In at least one area of medicine —
diagnostic screening tests —
probabilities to evaluate new
findings. For instance, a new
lie-detection test may be 90 percent
accurate, correctly flagging 9 out of
10 liars. But if it is given to a
population of 100 people already known
to include 10 liars, the test is a lot
less impressive.

It correctly identifies 9 of the 10
liars and misses one; but it
incorrectly identifies 9 of the other
90 as lying. Dividing the so-called
true positives (9) by the total number
of people the test flagged (18) gives
an accuracy rate of 50 percent. The
“false positives” and “false
negatives” depend on the known rates
in the population.

Second question: How do you exactly judge if a new finding is “real” or not with this method?
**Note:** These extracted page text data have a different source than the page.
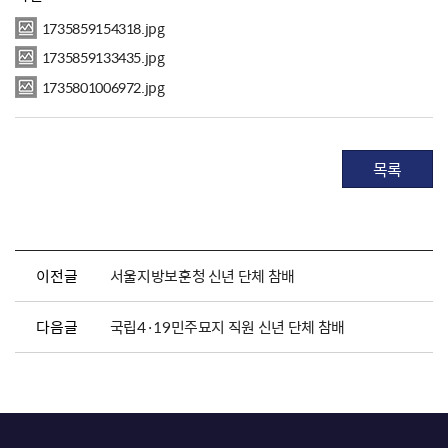
1735859154318.jpg
1735859133435.jpg
1735801006972.jpg
목록
이전글
서울지방보훈청 신년 단체 참배
다음글
국립4·19민주묘지 직원 신년 단체 참배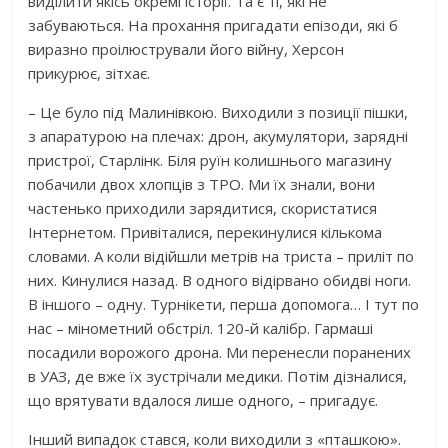
виділити якісь окремі історії. Та є ті, які не
забуваються. На прохання пригадати епізоди, які б
виразно проілюстрували його війну, Херсон
прикурює, зітхає.
– Це було під Малинівкою. Виходили з позиції пішки,
з апаратурою на плечах: дрон, акумулятори, зарядні
пристрої, Старлінк. Біля руїн колишнього магазину
побачили двох хлопців з ТРО. Ми їх знали, вони
частенько приходили зарядитися, скористатися
Інтернетом. Привіталися, перекинулися кількома
словами. А коли відійшли метрів на триста – приліт по
них. Кинулися назад. В одного відірвано обидві ноги.
В іншого – одну. Турнікети, перша допомога… І тут по
нас – мінометний обстріл. 120-й калібр. Гармаші
посадили ворожого дрона. Ми перенесли поранених
в УАЗ, де вже їх зустрічали медики. Потім дізналися,
що врятувати вдалося лише одного, – пригадує.
Інший випадок стався, коли виходили з «пташкою».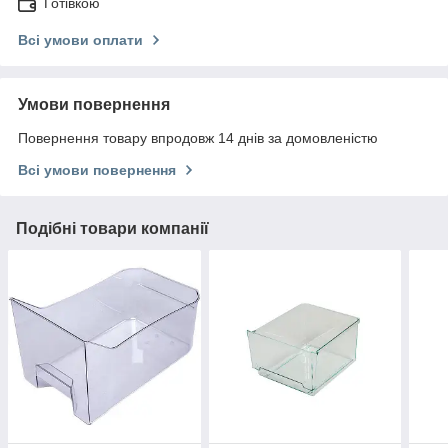
Готівкою
Всі умови оплати
Умови повернення
Повернення товару впродовж 14 днів за домовленістю
Всі умови повернення
Подібні товари компанії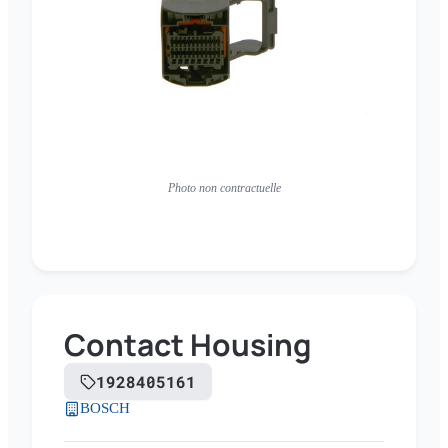
Photo non contractuelle
Contact Housing
1928405161
BOSCH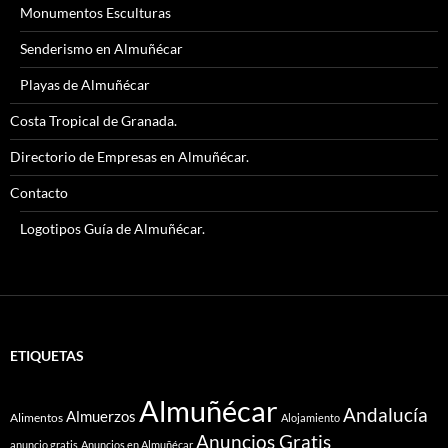
Monumentos Esculturas
Senderismo en Almuñécar
Playas de Almuñécar
Costa Tropical de Granada.
Directorio de Empresas en Almuñécar.
Contacto
Logotipos Guía de Almuñécar.
ETIQUETAS
Almuñécar
Andalucía
Almuerzos
Alimentos
Alojamiento
Anuncios Gratis
anuncio gratis
Anuncios en Almuñécar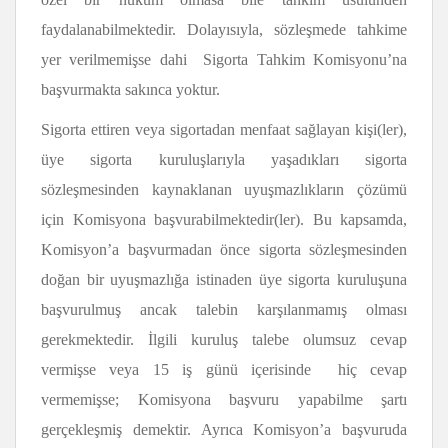
faydalanabilmektedir. Dolayısıyla, sözleşmede tahkime
yer verilmemişse dahi Sigorta Tahkim Komisyonu’na
başvurmakta sakınca yoktur.
Sigorta ettiren veya sigortadan menfaat sağlayan kişi(ler),
üye sigorta kuruluşlarıyla yaşadıkları sigorta
sözleşmesinden kaynaklanan uyuşmazlıkların çözümü
için Komisyona başvurabilmektedir(ler). Bu kapsamda,
Komisyon’a başvurmadan önce sigorta sözleşmesinden
doğan bir uyuşmazlığa istinaden üye sigorta kuruluşuna
başvurulmuş ancak talebin karşılanmamış olması
gerekmektedir. İlgili kuruluş talebe olumsuz cevap
vermişse veya 15 iş günü içerisinde hiç cevap
vermemişse; Komisyona başvuru yapabilme şartı
gerçekleşmiş demektir. Ayrıca Komisyon’a başvuruda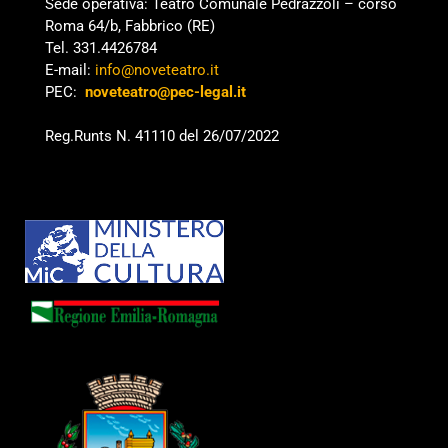
Sede operativa: Teatro Comunale Pedrazzoli – corso
Roma 64/b, Fabbrico (RE)
Tel. 331.4426784
E-mail:
info@noveteatro.it
PEC:
noveteatro@pec-legal.it
Reg.Runts N. 41110 del 26/07/2022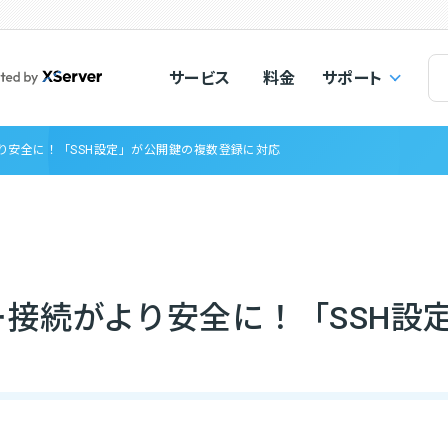
サービス
料金
サポート
り安全に！「SSH設定」が公開鍵の複数登録に対応
接続がより安全に！「SSH設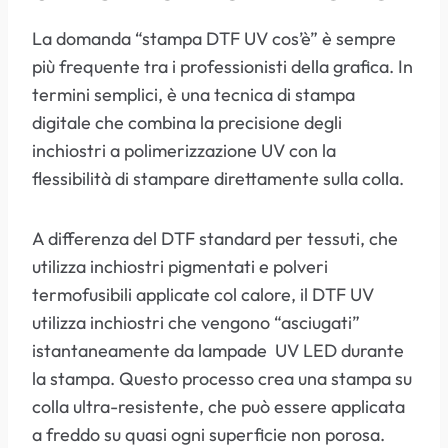
La domanda “stampa DTF UV cos’è” è sempre
più frequente tra i professionisti della grafica. In
termini semplici, è una tecnica di stampa
digitale che combina la precisione degli
inchiostri a polimerizzazione UV con la
flessibilità di stampare direttamente sulla colla.
A differenza del DTF standard per tessuti, che
utilizza inchiostri pigmentati e polveri
termofusibili applicate col calore, il DTF UV
utilizza inchiostri che vengono “asciugati”
istantaneamente da lampade UV LED durante
la stampa. Questo processo crea una stampa su
colla ultra-resistente, che può essere applicata
a freddo su quasi ogni superficie non porosa.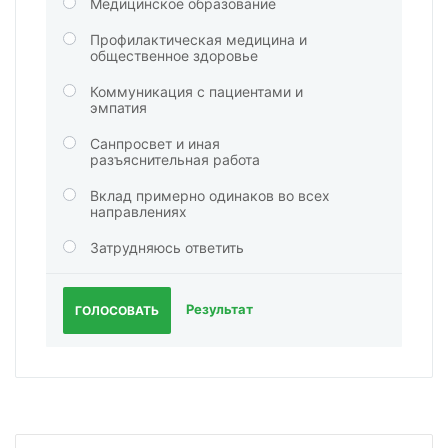
Медицинское образование
Профилактическая медицина и
общественное здоровье
Коммуникация с пациентами и
эмпатия
Санпросвет и иная
разъяснительная работа
Вклад примерно одинаков во всех
направлениях
Затрудняюсь ответить
Результат
ГОЛОСОВАТЬ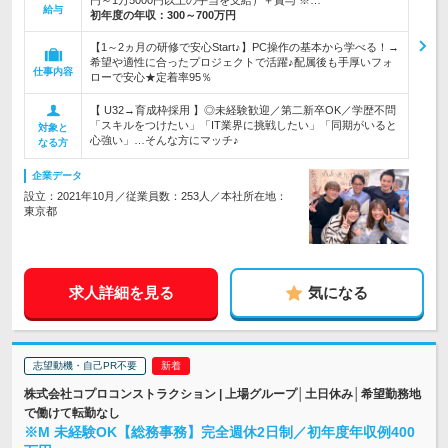
円～1万5000円以上の手当を支給）＋賞与 ※…
給与
初年度の年収：
300～700万円
【1～2ヵ月の研修で安心Start♪】PC操作の基本から学べる！→
希望や適性に合ったプロジェクトで活躍♪配属後も手厚いフォ
仕事内容
ローで安心★定着率95％
【 U32→育成枠採用 】◎未経験歓迎／第二新卒OK／学歴不問
「スキルをつけたい」「IT業界に挑戦したい」「同期がいると
対象と
心強い」…そんな方にマッチ♪
なる方
企業データ
設立：2021年10月／従業員数：253人／本社所在地：
東京都
求人詳細を見る
気になる
志望動機・自己PR不要
株式会社コプロコンストラクション | 上場グループ│土日休み│希望勤務地
で働けて転勤なし
※M 未経験OK【総務事務】完全週休2日制／初年度年収例400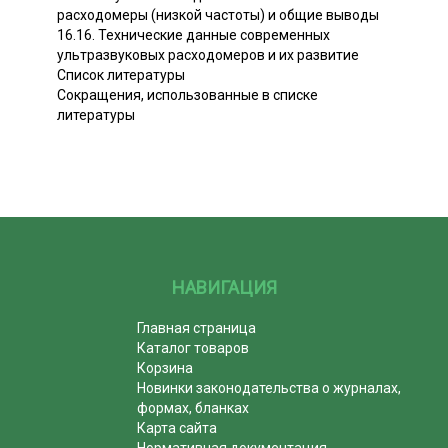
расходомеры (низкой частоты) и общие выводы
16.16. Технические данные современных
ультразвуковых расходомеров и их развитие
Список литературы
Сокращения, использованные в списке
литературы
НАВИГАЦИЯ
Главная страница
Каталог товаров
Корзина
Новинки законодательства о журналах,
формах, бланках
Карта сайта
And: Isn’t this as arbitrary as the 5%-barrier because of the use of some preset prior probability?

I will answer the first question in detail.

With a fair coin, the chances of
getting 527 or more heads in 1,000
flips is less than 1 in 20, or 5
percent, the conventional cutoff.

For a fair coin the number of heads in 1000 trials follows the binomial distribution with number of trials $n=1000$ and probability $p=1/2$. The probability of getting more than 527 heads is then

$$P(B(1000,1/2)>=527)$$

This can be calculated with any statistical software package. R gives us

> pbinom(526,1000,1/2,lower.tail=FALSE)
0.04684365


So the probability that with fair coin we will get more than 526 heads is approximately 0.047, which is close to 5% cuttoff mentioned in the article.

The following statement

To put it another way: the experiment
finds evidence of a weighted coin
“with 95 percent confidence.”

is debatable. I would be reluctant to say it, since 95% confidence can be interpreted in several ways.

Next we turn to

But the experiment did not find all of
the numbers in that range; it found
just one — 527. It is thus more
accurate, these experts say, to
calculate the probability of getting
that one number — 527 — if the coin is
weighted, and compare it with the
probability of getting the same number
if the coin is fair.

Here we compare two events $B(1000,1/2)=527$ — fair coin, and $B(1000,p)=527$ — weighted coin. Substituting the formulas for probabilities of these events and noting that the binomial coefficient cancels out we get

$$\frac{P(B(1000,p)=527)}{P(B(1000,1/2)=527)}=\frac{p^{527}(1-p)^{473}}{(1/2)^{1000}}.$$

This is a function of $p$, thus we cand find minima or maxima of it. From the article we may infer that we need maxima:

Statisticians can show that this ratio
cannot be higher than about 4 to 1,
according to Paul Speckman, a
statistician, who, with Jeff Rouder, a
psychologist, provided the example.

To make maximisation easier take logarithm of ratio, calculate the derivative with respect to $p$ and equate it to zero. The solution will be

$$p=\frac{527}{1000}.$$

We can check that it is really a maximum using second derivative test for example. Substituting it to the formula we get

$$\frac{(527/1000)^{527}(473/1000)^{473}}{(1/2)^{1000}}\approx 4.3$$

So the ratio is 4.3 to 1, which agrees with the article.